**Directions for this task**. Copy each line of the data beneath in which the word "没有约定的" appears.

**Records supplied**.
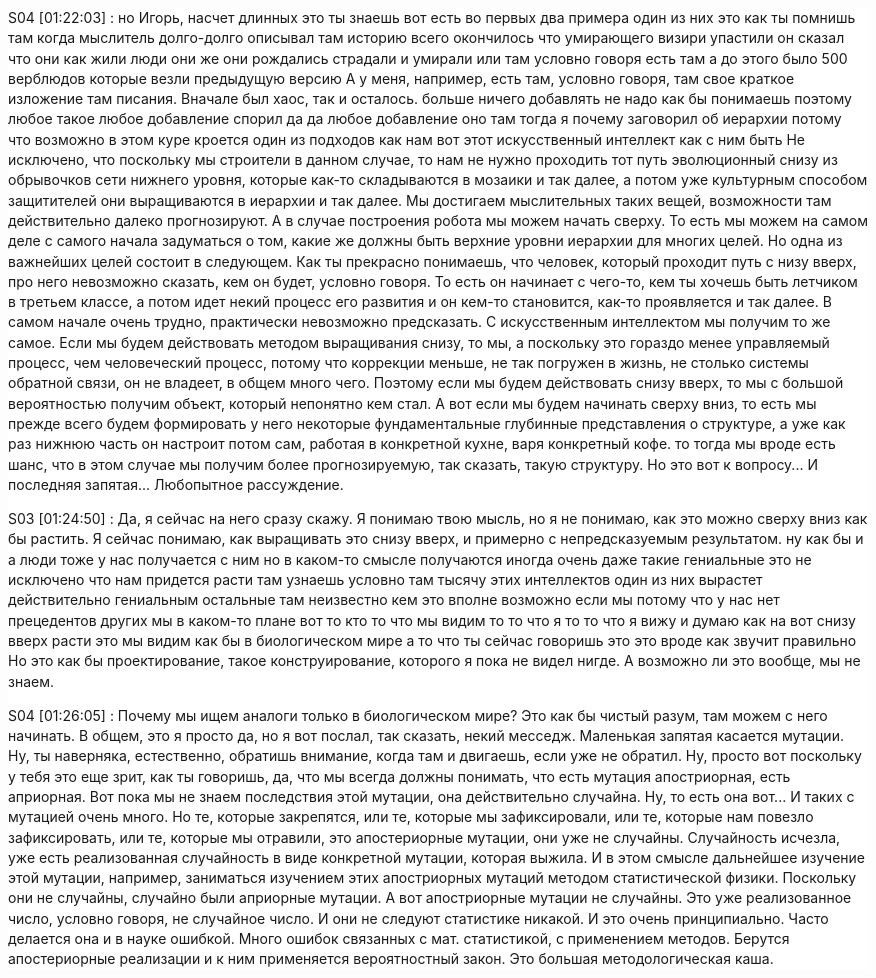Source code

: S04 [01:22:03]  : но Игорь, насчет длинных это ты знаешь вот есть во первых два примера один из них это как ты помнишь там когда мыслитель долго-долго описывал там историю всего окончилось что умирающего визири упастили он сказал что они как жили люди они же они рождались страдали и умирали или там условно говоря есть там а до этого было 500 верблюдов которые везли предыдущую версию А у меня, например, есть там, условно говоря, там свое краткое изложение там писания. Вначале был хаос, так и осталось. больше ничего добавлять не надо как бы понимаешь поэтому любое такое любое добавление спорил да да любое добавление оно там тогда я почему заговорил об иерархии потому что возможно в этом куре кроется один из подходов как нам вот этот искусственный интеллект как с ним быть Не исключено, что поскольку мы строители в данном случае, то нам не нужно проходить тот путь эволюционный снизу из обрывочков сети нижнего уровня, которые как-то складываются в мозаики и так далее, а потом уже культурным способом защитителей они выращиваются в иерархии и так далее. Мы достигаем мыслительных таких вещей, возможности там действительно далеко прогнозируют. А в случае построения робота мы можем начать сверху. То есть мы можем на самом деле с самого начала задуматься о том, какие же должны быть верхние уровни иерархии для многих целей. Но одна из важнейших целей состоит в следующем. Как ты прекрасно понимаешь, что человек, который проходит путь с низу вверх, про него невозможно сказать, кем он будет, условно говоря. То есть он начинает с чего-то, кем ты хочешь быть летчиком в третьем классе, а потом идет некий процесс его развития и он кем-то становится, как-то проявляется и так далее. В самом начале очень трудно, практически невозможно предсказать. С искусственным интеллектом мы получим то же самое. Если мы будем действовать методом выращивания снизу, то мы, а поскольку это гораздо менее управляемый процесс, чем человеческий процесс, потому что коррекции меньше, не так погружен в жизнь, не столько системы обратной связи, он не владеет, в общем много чего. Поэтому если мы будем действовать снизу вверх, то мы с большой вероятностью получим объект, который непонятно кем стал. А вот если мы будем начинать сверху вниз, то есть мы прежде всего будем формировать у него некоторые фундаментальные глубинные представления о структуре, а уже как раз нижнюю часть он настроит потом сам, работая в конкретной кухне, варя конкретный кофе. то тогда мы вроде есть шанс, что в этом случае мы получим более прогнозируемую, так сказать, такую структуру. Но это вот к вопросу... И последняя запятая... Любопытное рассуждение. 

S03 [01:24:50]  : Да, я сейчас на него сразу скажу. Я понимаю твою мысль, но я не понимаю, как это можно сверху вниз как бы растить. Я сейчас понимаю, как выращивать это снизу вверх, и примерно с непредсказуемым результатом. ну как бы и а люди тоже у нас получается с ним но в каком-то смысле получаются иногда очень даже такие гениальные это не исключено что нам придется расти там узнаешь условно там тысячу этих интеллектов один из них вырастет действительно гениальным остальные там неизвестно кем это вполне возможно если мы потому что у нас нет прецедентов других мы в каком-то плане вот то кто то что мы видим то то что я то то что я вижу и думаю как на вот снизу вверх расти это мы видим как бы в биологическом мире а то что ты сейчас говоришь это это вроде как звучит правильно Но это как бы проектирование, такое конструирование, которого я пока не видел нигде. А возможно ли это вообще, мы не знаем. 

S04 [01:26:05]  : Почему мы ищем аналоги только в биологическом мире? Это как бы чистый разум, там можем с него начинать. В общем, это я просто да, но я вот послал, так сказать, некий месседж. Маленькая запятая касается мутации. Ну, ты наверняка, естественно, обратишь внимание, когда там и двигаешь, если уже не обратил. Ну, просто вот поскольку у тебя это еще зрит, как ты говоришь, да, что мы всегда должны понимать, что есть мутация апостриорная, есть априорная. Вот пока мы не знаем последствия этой мутации, она действительно случайна. Ну, то есть она вот... И таких с мутацией очень много. Но те, которые закрепятся, или те, которые мы зафиксировали, или те, которые нам повезло зафиксировать, или те, которые мы отравили, это апостериорные мутации, они уже не случайны. Случайность исчезла, уже есть реализованная случайность в виде конкретной мутации, которая выжила. И в этом смысле дальнейшее изучение этой мутации, например, заниматься изучением этих апостриорных мутаций методом статистической физики. Поскольку они не случайны, случайно были априорные мутации. А вот апостриорные мутации не случайны. Это уже реализованное число, условно говоря, не случайное число. И они не следуют статистике никакой. И это очень принципиально. Часто делается она и в науке ошибкой. Много ошибок связанных с мат. статистикой, с применением методов. Берутся апостериорные реализации и к ним применяется вероятностный закон. Это большая методологическая каша. 
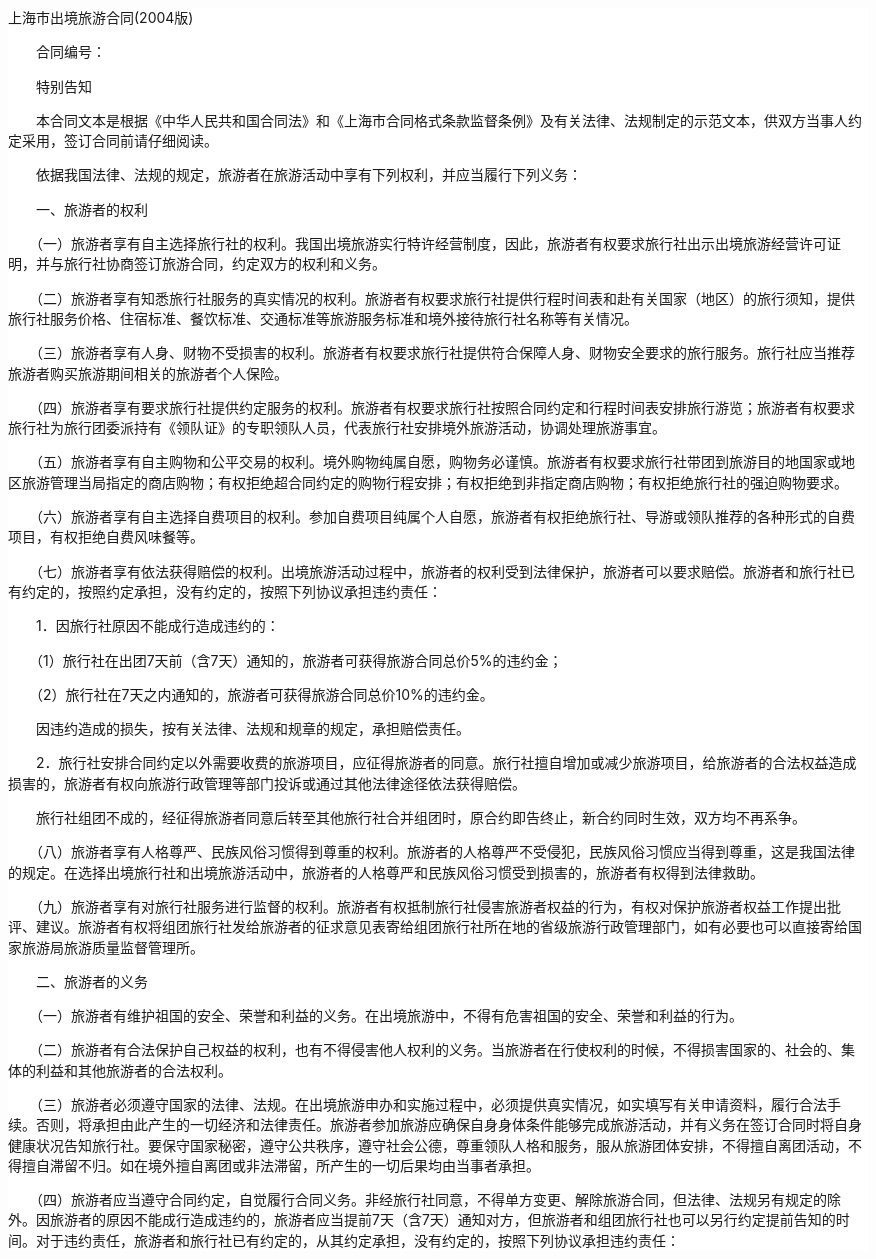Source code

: 



上海市出境旅游合同(2004版)



 

　　合同编号：　　

　　特别告知　　

　　本合同文本是根据《中华人民共和国合同法》和《上海市合同格式条款监督条例》及有关法律、法规制定的示范文本，供双方当事人约定采用，签订合同前请仔细阅读。

　　依据我国法律、法规的规定，旅游者在旅游活动中享有下列权利，并应当履行下列义务：

　　一、旅游者的权利

　　（一）旅游者享有自主选择旅行社的权利。我国出境旅游实行特许经营制度，因此，旅游者有权要求旅行社出示出境旅游经营许可证明，并与旅行社协商签订旅游合同，约定双方的权利和义务。

　　（二）旅游者享有知悉旅行社服务的真实情况的权利。旅游者有权要求旅行社提供行程时间表和赴有关国家（地区）的旅行须知，提供旅行社服务价格、住宿标准、餐饮标准、交通标准等旅游服务标准和境外接待旅行社名称等有关情况。

　　（三）旅游者享有人身、财物不受损害的权利。旅游者有权要求旅行社提供符合保障人身、财物安全要求的旅行服务。旅行社应当推荐旅游者购买旅游期间相关的旅游者个人保险。

　　（四）旅游者享有要求旅行社提供约定服务的权利。旅游者有权要求旅行社按照合同约定和行程时间表安排旅行游览；旅游者有权要求旅行社为旅行团委派持有《领队证》的专职领队人员，代表旅行社安排境外旅游活动，协调处理旅游事宜。

　　（五）旅游者享有自主购物和公平交易的权利。境外购物纯属自愿，购物务必谨慎。旅游者有权要求旅行社带团到旅游目的地国家或地区旅游管理当局指定的商店购物；有权拒绝超合同约定的购物行程安排；有权拒绝到非指定商店购物；有权拒绝旅行社的强迫购物要求。

　　（六）旅游者享有自主选择自费项目的权利。参加自费项目纯属个人自愿，旅游者有权拒绝旅行社、导游或领队推荐的各种形式的自费项目，有权拒绝自费风味餐等。

　　（七）旅游者享有依法获得赔偿的权利。出境旅游活动过程中，旅游者的权利受到法律保护，旅游者可以要求赔偿。旅游者和旅行社已有约定的，按照约定承担，没有约定的，按照下列协议承担违约责任：

　　1．因旅行社原因不能成行造成违约的：

　　（1）旅行社在出团7天前（含7天）通知的，旅游者可获得旅游合同总价5%的违约金；

　　（2）旅行社在7天之内通知的，旅游者可获得旅游合同总价10%的违约金。

　　因违约造成的损失，按有关法律、法规和规章的规定，承担赔偿责任。

　　2．旅行社安排合同约定以外需要收费的旅游项目，应征得旅游者的同意。旅行社擅自增加或减少旅游项目，给旅游者的合法权益造成损害的，旅游者有权向旅游行政管理等部门投诉或通过其他法律途径依法获得赔偿。

　　旅行社组团不成的，经征得旅游者同意后转至其他旅行社合并组团时，原合约即告终止，新合约同时生效，双方均不再系争。

　　（八）旅游者享有人格尊严、民族风俗习惯得到尊重的权利。旅游者的人格尊严不受侵犯，民族风俗习惯应当得到尊重，这是我国法律的规定。在选择出境旅行社和出境旅游活动中，旅游者的人格尊严和民族风俗习惯受到损害的，旅游者有权得到法律救助。

　　（九）旅游者享有对旅行社服务进行监督的权利。旅游者有权抵制旅行社侵害旅游者权益的行为，有权对保护旅游者权益工作提出批评、建议。旅游者有权将组团旅行社发给旅游者的征求意见表寄给组团旅行社所在地的省级旅游行政管理部门，如有必要也可以直接寄给国家旅游局旅游质量监督管理所。

　　二、旅游者的义务

　　（一）旅游者有维护祖国的安全、荣誉和利益的义务。在出境旅游中，不得有危害祖国的安全、荣誉和利益的行为。

　　（二）旅游者有合法保护自己权益的权利，也有不得侵害他人权利的义务。当旅游者在行使权利的时候，不得损害国家的、社会的、集体的利益和其他旅游者的合法权利。

　　（三）旅游者必须遵守国家的法律、法规。在出境旅游申办和实施过程中，必须提供真实情况，如实填写有关申请资料，履行合法手续。否则，将承担由此产生的一切经济和法律责任。旅游者参加旅游应确保自身身体条件能够完成旅游活动，并有义务在签订合同时将自身健康状况告知旅行社。要保守国家秘密，遵守公共秩序，遵守社会公德，尊重领队人格和服务，服从旅游团体安排，不得擅自离团活动，不得擅自滞留不归。如在境外擅自离团或非法滞留，所产生的一切后果均由当事者承担。

　　（四）旅游者应当遵守合同约定，自觉履行合同义务。非经旅行社同意，不得单方变更、解除旅游合同，但法律、法规另有规定的除外。因旅游者的原因不能成行造成违约的，旅游者应当提前7天（含7天）通知对方，但旅游者和组团旅行社也可以另行约定提前告知的时间。对于违约责任，旅游者和旅行社已有约定的，从其约定承担，没有约定的，按照下列协议承担违约责任：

**Reply**.
　　（七）旅游者享有依法获得赔偿的权利。出境旅游活动过程中，旅游者的权利受到法律保护，旅游者可以要求赔偿。旅游者和旅行社已有约定的，按照约定承担，没有约定的，按照下列协议承担违约责任：
　　（四）旅游者应当遵守合同约定，自觉履行合同义务。非经旅行社同意，不得单方变更、解除旅游合同，但法律、法规另有规定的除外。因旅游者的原因不能成行造成违约的，旅游者应当提前7天（含7天）通知对方，但旅游者和组团旅行社也可以另行约定提前告知的时间。对于违约责任，旅游者和旅行社已有约定的，从其约定承担，没有约定的，按照下列协议承担违约责任：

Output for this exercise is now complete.